A Fundamental Shift in Event Industry Expectations

The meetings and events industry has long grappled with its environmental footprint. Large conventions generate significant waste, consume considerable energy, and produce substantial carbon emissions — particularly from air travel. But the industry's approach to sustainability has matured considerably. What was once a marketing checkbox is now a genuine operational discipline, driven by client mandates, venue certifications, regulatory pressure, and a growing awareness among attendees themselves.

Key Sustainability Trends Gaining Momentum

1. Carbon Measurement and Offsetting Programs

Event organizers are increasingly required — particularly by corporate clients — to provide post-event carbon footprint reports. This has created demand for tools and methodologies to calculate emissions from venue energy use, catering, transportation, and printed materials. Many venues now provide their own carbon data to support this reporting. Offsetting programs, while debated in their effectiveness, remain a common mechanism for organizations aiming to claim carbon neutrality for their events.

2. Waste Reduction as a Design Principle

Leading event organizers are redesigning their material approach from the ground up:

  • Digital-first communications replacing printed programs, agendas, and signage wherever possible.
  • Reusable badge holders and lanyards collected at event close for future use.
  • Elimination of single-use plastics in F&B service.
  • Donation of unconsumed food to local organizations — now a standard practice at many venues.
  • Exhibitor guidelines that restrict non-recyclable booth materials.

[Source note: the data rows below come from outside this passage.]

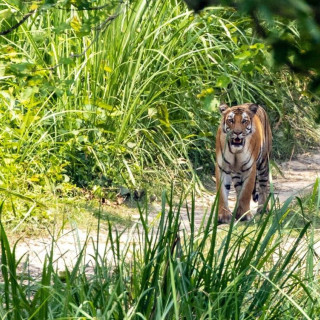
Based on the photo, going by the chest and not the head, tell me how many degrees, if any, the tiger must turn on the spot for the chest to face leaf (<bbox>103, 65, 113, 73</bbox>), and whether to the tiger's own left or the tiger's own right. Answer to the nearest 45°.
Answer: approximately 90° to the tiger's own right

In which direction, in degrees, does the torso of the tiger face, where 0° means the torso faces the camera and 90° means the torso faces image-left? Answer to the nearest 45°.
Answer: approximately 0°
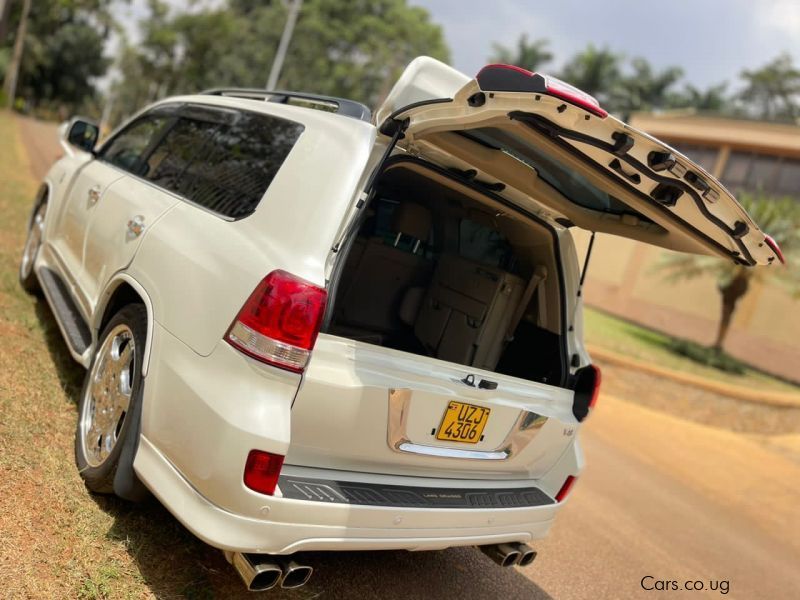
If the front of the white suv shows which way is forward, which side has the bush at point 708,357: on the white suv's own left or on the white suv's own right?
on the white suv's own right

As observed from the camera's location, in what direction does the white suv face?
facing away from the viewer and to the left of the viewer

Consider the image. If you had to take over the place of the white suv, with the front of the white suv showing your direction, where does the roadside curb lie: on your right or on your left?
on your right

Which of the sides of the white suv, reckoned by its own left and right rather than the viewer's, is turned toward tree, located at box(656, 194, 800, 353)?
right

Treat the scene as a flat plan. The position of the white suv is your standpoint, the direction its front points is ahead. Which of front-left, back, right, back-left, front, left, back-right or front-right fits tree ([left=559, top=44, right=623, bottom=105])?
front-right
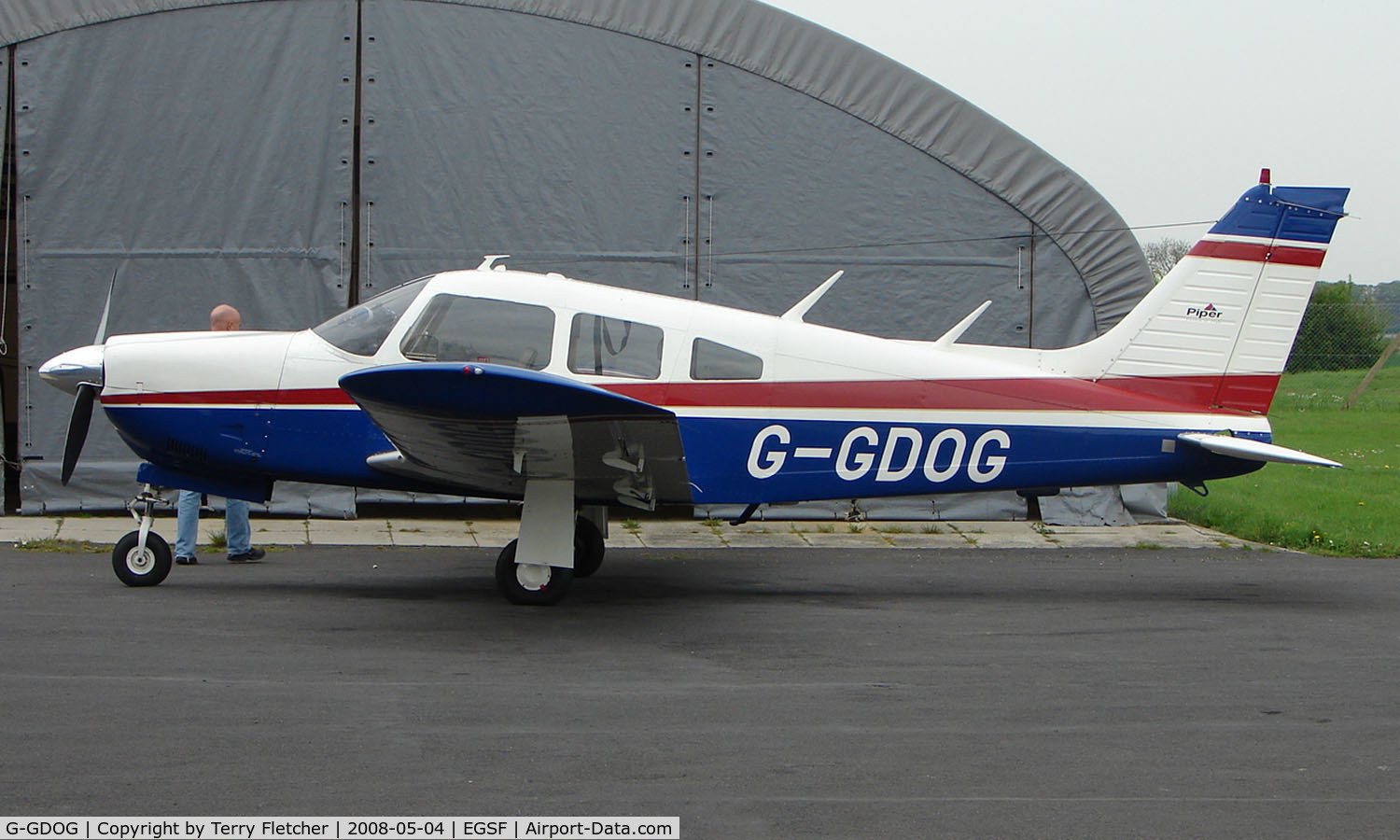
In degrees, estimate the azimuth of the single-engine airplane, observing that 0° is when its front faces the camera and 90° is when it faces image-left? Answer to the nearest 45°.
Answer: approximately 90°

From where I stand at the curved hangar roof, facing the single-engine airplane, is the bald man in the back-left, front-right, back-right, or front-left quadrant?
front-right

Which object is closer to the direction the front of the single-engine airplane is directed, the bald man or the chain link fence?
the bald man

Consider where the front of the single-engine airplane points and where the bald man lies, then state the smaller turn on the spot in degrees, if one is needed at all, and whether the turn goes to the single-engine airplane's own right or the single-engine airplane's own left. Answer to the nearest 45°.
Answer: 0° — it already faces them

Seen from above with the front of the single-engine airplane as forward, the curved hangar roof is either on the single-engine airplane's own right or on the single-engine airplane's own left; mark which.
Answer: on the single-engine airplane's own right

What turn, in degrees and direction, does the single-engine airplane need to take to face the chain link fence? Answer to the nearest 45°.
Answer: approximately 135° to its right

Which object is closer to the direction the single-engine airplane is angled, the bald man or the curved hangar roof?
the bald man
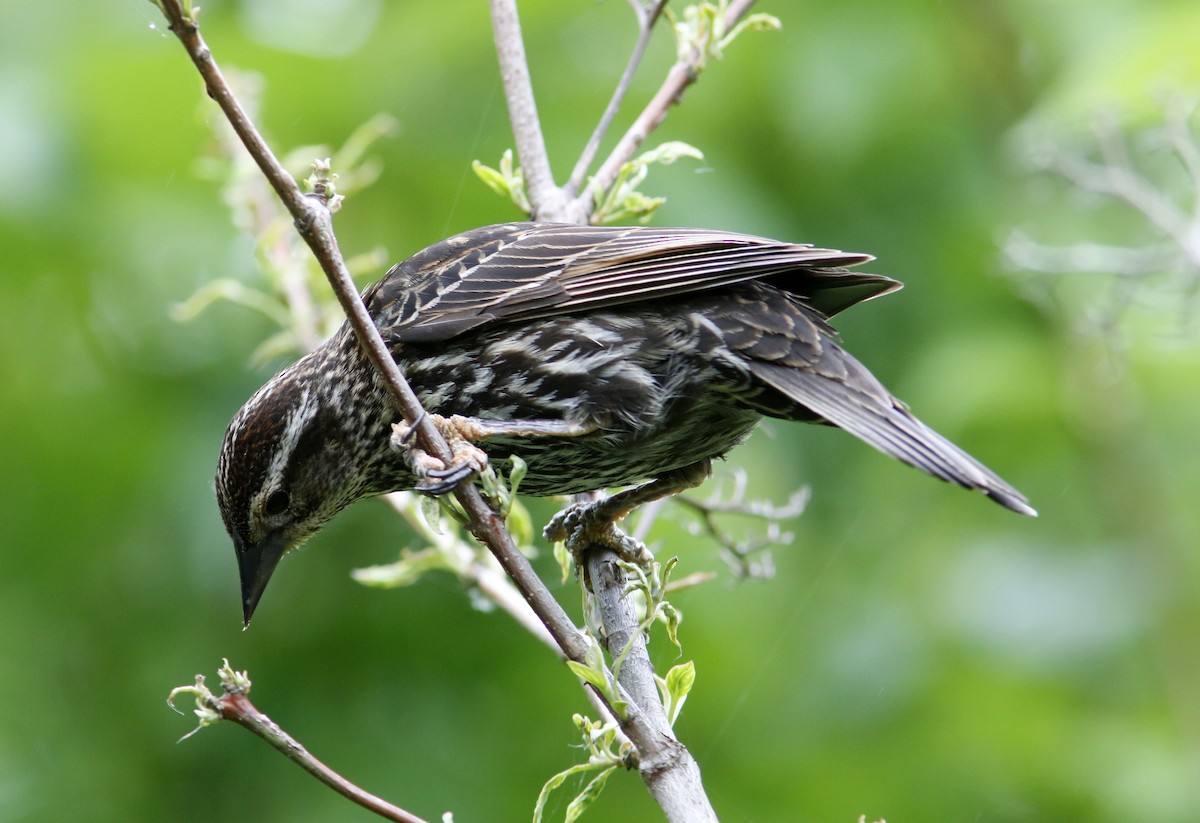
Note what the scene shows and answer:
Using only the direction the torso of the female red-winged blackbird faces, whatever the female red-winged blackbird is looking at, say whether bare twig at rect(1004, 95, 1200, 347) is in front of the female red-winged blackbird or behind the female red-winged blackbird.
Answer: behind

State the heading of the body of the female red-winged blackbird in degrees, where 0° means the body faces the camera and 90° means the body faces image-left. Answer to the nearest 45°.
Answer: approximately 90°

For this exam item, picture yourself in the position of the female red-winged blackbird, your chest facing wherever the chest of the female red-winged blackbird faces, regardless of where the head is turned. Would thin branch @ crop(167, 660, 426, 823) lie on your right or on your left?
on your left
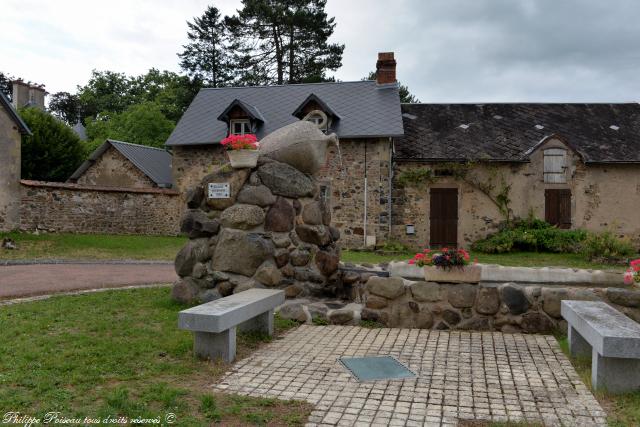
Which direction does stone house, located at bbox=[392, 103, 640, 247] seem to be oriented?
toward the camera

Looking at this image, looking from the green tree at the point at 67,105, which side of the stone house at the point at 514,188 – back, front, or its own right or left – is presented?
right

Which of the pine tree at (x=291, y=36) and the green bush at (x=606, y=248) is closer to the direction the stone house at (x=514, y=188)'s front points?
the green bush

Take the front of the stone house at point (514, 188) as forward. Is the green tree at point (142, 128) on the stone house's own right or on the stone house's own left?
on the stone house's own right

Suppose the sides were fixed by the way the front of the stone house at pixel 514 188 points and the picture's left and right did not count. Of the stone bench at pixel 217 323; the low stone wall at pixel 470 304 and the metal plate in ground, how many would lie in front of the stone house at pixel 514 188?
3

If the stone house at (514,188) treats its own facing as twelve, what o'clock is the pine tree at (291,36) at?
The pine tree is roughly at 4 o'clock from the stone house.

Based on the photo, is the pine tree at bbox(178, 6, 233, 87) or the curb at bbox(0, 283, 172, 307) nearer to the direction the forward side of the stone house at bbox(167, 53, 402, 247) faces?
the curb

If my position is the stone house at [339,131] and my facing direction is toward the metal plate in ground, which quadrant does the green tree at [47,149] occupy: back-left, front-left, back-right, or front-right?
back-right

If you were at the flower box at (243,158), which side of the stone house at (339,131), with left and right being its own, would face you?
front

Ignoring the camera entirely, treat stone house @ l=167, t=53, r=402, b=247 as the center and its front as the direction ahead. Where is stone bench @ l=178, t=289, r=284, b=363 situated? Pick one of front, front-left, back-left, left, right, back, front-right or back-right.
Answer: front

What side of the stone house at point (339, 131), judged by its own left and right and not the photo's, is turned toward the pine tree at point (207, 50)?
back

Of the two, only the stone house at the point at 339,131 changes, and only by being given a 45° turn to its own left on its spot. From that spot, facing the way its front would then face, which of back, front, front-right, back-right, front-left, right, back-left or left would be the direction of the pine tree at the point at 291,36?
back-left

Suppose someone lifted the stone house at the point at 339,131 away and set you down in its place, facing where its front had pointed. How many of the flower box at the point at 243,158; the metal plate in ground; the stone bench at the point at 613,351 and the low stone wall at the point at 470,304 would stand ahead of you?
4

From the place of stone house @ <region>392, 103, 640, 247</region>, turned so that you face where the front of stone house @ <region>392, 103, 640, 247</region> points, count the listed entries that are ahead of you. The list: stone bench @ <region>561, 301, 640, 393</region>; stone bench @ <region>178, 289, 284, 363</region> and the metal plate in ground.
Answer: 3

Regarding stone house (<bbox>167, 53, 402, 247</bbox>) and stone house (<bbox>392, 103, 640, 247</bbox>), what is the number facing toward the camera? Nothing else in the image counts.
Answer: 2

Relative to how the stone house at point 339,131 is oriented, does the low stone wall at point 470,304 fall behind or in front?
in front

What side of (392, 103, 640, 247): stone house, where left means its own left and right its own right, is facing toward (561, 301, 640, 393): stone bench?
front
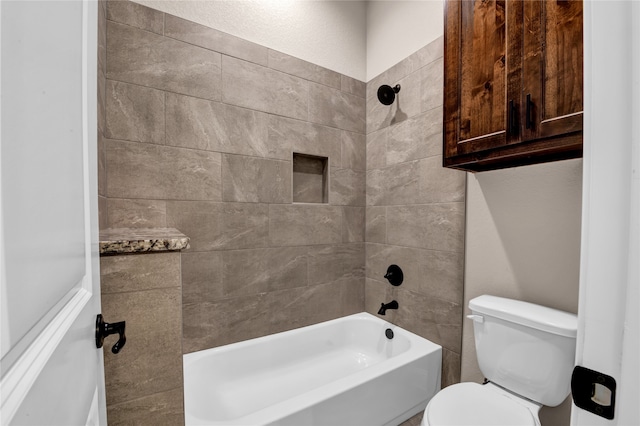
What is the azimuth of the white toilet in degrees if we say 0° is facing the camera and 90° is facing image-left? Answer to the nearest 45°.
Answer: approximately 45°

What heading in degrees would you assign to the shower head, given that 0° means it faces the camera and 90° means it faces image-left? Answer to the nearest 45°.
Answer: approximately 45°

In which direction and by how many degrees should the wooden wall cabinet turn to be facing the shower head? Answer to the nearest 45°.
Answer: approximately 90° to its right

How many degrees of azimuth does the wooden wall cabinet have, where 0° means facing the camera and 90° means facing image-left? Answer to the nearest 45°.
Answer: approximately 45°
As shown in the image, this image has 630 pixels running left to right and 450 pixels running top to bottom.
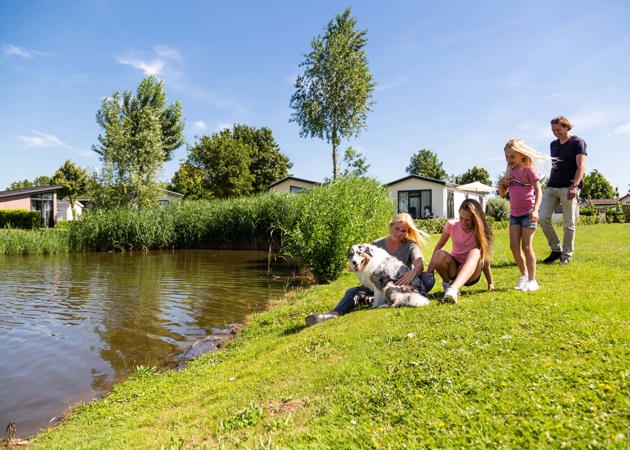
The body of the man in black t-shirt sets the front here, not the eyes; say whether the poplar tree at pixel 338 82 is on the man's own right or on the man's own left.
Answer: on the man's own right

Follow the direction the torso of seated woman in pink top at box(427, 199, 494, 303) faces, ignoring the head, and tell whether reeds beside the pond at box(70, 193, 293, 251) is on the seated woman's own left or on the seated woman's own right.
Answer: on the seated woman's own right

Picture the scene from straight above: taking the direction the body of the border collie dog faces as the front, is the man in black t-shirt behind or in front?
behind

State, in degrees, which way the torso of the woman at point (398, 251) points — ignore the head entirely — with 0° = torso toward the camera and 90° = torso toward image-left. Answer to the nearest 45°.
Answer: approximately 45°

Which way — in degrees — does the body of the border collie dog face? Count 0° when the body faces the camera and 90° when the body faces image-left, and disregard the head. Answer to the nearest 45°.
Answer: approximately 90°

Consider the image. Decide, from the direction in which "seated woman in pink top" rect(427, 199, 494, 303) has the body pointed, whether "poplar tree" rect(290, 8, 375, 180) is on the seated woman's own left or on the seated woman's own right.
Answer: on the seated woman's own right

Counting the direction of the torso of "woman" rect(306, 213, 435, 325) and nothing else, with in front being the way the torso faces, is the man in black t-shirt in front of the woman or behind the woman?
behind

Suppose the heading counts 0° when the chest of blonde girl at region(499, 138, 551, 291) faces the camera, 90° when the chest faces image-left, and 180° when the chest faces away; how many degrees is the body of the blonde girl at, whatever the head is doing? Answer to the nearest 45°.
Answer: approximately 45°

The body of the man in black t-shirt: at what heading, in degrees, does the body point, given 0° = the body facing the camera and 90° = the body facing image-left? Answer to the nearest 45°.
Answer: approximately 45°

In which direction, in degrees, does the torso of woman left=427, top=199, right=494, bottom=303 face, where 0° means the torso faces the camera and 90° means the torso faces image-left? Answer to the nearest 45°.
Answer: approximately 45°

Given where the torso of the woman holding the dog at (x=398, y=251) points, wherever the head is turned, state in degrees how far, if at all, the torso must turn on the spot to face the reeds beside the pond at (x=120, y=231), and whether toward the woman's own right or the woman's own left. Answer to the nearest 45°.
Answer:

3. Sustainable Venue Certification Standards

Venue selection increasingly involves scrutinizing environmental credentials. Certifications to look for include:

  • ISO 20121: The international standard for sustainable event management.
  • LEED Certification: For the building itself — covering energy efficiency, water use, and materials.
  • Green Key and EarthCheck certifications for hotels and resorts hosting events.

4. Local and Seasonal Catering

F&B sourcing is under increasing scrutiny. Sourcing from local suppliers reduces transportation emissions and supports regional economies. Seasonal menus reduce the energy cost of cold-chain logistics. Plant-forward menus are becoming standard at conferences where previously beef-heavy banquet menus were the norm.

5. Attendee Travel Programs

Transportation is typically the largest contributor to an event's carbon footprint. Forward-thinking organizers are responding with:

  • Partnering with rail operators to offer delegate discounts on train travel as an alternative to short-haul flights.
  • Providing clear public transportation guides to reduce shuttle and private car use.
  • Designing event schedules to enable longer stays, reducing per-visit travel frequency.

The Business Case for Sustainable Events

Beyond environmental responsibility, sustainability increasingly makes business sense. Many large corporations now require suppliers — including event management companies — to demonstrate ESG (Environmental, Social, and Governance) compliance. Venues with strong sustainability credentials can command this in RFPs. Events that publish credible sustainability reports differentiate themselves in competitive markets.

Challenges That Remain

Greenwashing remains a real concern — the temptation to make broad claims without substantive action is high when clients demand sustainability credentials. The industry still lacks universal standards for measuring and reporting event sustainability, making comparison difficult. And for many smaller events organizations, the upfront investment in sustainable practices can be a barrier without clear ROI visibility.

Looking Ahead

The trajectory is clear: sustainability will continue moving from optional to obligatory across the meetings and events landscape. Planners who build genuine expertise in sustainable event design — not just the rhetoric — will be better positioned to win clients, attract quality venues, and deliver events that attendees feel genuinely proud to attend.